Set problem:
Put the lines from the start of the records up to and including the line with "v(-35.7, 11.6) *" into a numbered list, leaving out any blank lines.

Records shown:

## begin

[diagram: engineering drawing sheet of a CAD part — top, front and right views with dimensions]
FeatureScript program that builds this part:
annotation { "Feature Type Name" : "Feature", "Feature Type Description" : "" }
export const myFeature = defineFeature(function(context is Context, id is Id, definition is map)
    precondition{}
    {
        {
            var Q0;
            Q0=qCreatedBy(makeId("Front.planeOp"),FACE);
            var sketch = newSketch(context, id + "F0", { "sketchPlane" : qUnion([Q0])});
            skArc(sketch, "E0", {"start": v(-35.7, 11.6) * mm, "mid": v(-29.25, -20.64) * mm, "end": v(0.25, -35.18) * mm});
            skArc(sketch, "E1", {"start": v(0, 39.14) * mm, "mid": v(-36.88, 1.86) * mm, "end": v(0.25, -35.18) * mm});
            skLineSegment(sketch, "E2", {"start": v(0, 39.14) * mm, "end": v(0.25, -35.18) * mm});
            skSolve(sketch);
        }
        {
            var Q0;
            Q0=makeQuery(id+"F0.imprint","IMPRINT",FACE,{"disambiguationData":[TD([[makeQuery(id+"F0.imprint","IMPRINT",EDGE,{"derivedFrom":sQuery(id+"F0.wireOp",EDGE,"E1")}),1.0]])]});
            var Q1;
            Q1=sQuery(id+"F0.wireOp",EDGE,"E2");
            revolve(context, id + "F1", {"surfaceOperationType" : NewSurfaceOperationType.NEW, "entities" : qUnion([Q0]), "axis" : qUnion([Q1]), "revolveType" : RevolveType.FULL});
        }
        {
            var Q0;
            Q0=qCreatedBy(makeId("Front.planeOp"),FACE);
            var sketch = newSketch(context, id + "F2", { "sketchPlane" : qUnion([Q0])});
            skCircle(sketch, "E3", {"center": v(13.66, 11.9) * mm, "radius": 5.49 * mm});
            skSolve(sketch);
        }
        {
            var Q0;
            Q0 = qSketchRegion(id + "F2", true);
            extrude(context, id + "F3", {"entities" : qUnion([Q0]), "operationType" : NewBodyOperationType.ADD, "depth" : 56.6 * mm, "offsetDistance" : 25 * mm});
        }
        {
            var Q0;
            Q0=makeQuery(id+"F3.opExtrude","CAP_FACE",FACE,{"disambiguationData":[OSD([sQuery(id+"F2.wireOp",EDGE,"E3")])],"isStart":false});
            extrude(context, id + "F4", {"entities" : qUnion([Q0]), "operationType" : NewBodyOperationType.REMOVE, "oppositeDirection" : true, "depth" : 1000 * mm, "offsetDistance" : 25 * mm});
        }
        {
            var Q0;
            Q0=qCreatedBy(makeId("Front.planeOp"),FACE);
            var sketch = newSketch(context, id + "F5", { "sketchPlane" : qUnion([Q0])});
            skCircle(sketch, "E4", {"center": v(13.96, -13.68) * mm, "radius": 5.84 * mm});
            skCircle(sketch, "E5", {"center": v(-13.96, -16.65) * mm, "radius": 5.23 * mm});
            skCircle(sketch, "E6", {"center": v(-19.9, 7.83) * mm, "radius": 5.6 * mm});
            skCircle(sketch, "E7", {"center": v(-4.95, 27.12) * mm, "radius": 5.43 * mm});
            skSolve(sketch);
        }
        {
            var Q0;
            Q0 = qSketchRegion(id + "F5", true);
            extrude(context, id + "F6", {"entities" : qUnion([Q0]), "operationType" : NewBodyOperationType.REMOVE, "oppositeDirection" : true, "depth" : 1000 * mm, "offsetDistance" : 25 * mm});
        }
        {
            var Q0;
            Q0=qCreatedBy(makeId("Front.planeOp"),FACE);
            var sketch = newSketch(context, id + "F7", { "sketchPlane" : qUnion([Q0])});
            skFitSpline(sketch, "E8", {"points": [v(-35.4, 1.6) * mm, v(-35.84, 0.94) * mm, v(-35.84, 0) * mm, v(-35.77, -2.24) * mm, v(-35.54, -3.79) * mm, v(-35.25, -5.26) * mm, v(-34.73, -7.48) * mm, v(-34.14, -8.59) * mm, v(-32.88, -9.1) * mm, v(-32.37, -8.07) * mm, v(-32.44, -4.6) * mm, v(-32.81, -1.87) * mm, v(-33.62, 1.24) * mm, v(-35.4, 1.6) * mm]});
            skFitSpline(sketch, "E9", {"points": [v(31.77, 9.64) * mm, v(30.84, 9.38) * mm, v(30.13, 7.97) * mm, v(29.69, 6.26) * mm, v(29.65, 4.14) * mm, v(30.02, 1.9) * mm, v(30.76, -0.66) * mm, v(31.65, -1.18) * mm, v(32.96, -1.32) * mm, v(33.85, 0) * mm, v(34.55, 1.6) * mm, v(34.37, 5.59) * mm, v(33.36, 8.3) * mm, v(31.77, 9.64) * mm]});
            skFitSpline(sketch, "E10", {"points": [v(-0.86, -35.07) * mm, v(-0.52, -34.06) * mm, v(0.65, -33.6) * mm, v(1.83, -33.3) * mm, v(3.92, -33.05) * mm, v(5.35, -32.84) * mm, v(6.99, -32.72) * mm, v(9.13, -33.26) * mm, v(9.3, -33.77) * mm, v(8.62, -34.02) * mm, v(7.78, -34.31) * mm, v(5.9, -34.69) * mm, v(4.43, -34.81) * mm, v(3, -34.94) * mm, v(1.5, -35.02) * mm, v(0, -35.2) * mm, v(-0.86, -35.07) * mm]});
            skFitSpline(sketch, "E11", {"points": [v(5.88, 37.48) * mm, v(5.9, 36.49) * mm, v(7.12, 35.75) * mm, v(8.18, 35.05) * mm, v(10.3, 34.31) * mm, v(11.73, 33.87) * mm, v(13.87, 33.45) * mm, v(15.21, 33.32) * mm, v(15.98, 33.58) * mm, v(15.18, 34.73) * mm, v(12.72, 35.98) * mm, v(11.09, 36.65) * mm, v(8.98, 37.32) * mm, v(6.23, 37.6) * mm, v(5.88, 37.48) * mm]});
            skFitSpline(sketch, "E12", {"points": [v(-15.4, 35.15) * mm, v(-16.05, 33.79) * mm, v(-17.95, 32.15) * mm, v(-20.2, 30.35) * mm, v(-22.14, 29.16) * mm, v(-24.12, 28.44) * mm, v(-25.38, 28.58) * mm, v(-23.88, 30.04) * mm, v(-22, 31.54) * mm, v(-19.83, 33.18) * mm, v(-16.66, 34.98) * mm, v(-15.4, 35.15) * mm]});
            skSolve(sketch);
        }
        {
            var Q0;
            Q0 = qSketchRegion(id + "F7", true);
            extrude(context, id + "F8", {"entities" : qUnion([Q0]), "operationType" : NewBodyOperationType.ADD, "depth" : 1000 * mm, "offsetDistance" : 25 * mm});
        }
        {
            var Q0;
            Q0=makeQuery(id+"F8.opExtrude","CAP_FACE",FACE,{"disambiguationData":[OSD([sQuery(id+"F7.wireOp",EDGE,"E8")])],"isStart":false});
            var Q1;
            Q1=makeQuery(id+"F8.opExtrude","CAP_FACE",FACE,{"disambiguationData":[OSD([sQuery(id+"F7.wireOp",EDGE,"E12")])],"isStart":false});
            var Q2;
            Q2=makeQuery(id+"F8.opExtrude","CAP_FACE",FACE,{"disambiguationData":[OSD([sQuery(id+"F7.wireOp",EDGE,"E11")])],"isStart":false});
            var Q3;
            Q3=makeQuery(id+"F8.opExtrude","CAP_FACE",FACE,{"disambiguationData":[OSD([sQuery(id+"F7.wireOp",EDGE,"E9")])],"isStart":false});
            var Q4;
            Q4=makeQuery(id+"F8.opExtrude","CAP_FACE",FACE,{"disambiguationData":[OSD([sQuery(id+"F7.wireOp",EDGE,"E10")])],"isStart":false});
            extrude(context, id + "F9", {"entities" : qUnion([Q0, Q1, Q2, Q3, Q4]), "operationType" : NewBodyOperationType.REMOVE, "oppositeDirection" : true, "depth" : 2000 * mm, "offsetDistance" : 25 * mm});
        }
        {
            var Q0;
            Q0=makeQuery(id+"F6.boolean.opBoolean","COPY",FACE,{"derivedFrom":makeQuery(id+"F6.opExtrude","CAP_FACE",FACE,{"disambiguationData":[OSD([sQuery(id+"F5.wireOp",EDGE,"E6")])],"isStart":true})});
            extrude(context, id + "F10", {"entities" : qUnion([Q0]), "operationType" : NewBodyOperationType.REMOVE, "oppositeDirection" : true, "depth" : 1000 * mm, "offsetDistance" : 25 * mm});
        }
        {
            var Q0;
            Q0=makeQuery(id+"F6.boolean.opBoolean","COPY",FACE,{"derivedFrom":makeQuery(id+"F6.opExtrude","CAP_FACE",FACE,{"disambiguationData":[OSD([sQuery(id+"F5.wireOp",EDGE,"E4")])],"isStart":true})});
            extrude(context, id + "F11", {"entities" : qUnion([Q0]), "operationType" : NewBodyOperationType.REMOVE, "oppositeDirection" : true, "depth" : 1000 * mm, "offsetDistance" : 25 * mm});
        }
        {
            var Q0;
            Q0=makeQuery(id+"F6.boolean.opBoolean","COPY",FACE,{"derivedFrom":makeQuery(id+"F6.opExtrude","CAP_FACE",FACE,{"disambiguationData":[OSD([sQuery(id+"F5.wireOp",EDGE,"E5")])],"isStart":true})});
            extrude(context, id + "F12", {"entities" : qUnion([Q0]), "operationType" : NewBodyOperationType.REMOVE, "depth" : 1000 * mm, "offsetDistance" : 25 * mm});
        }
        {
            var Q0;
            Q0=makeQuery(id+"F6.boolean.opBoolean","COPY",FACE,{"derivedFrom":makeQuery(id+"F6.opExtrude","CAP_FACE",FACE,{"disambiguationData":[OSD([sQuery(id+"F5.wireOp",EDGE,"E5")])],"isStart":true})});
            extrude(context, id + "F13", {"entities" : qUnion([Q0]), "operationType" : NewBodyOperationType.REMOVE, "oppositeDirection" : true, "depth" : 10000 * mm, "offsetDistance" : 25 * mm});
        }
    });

## end

Written answer:
1. [diagram: engineering drawing sheet of a CAD part — top, front and right views with dimensions]
2. FeatureScript program that builds this part:
3. annotation { "Feature Type Name" : "Feature", "Feature Type Description" : "" }
4. export const myFeature = defineFeature(function(context is Context, id is Id, definition is map)
5.     precondition{}
6.     {
7.         {
8.             var Q0;
9.             Q0=qCreatedBy(makeId("Front.planeOp"),FACE);
10.             var sketch = newSketch(context, id + "F0", { "sketchPlane" : qUnion([Q0])});
11.             skArc(sketch, "E0", {"start": v(-35.7, 11.6) * mm, "mid": v(-29.25, -20.64) * mm, "end": v(0.25, -35.18) * mm});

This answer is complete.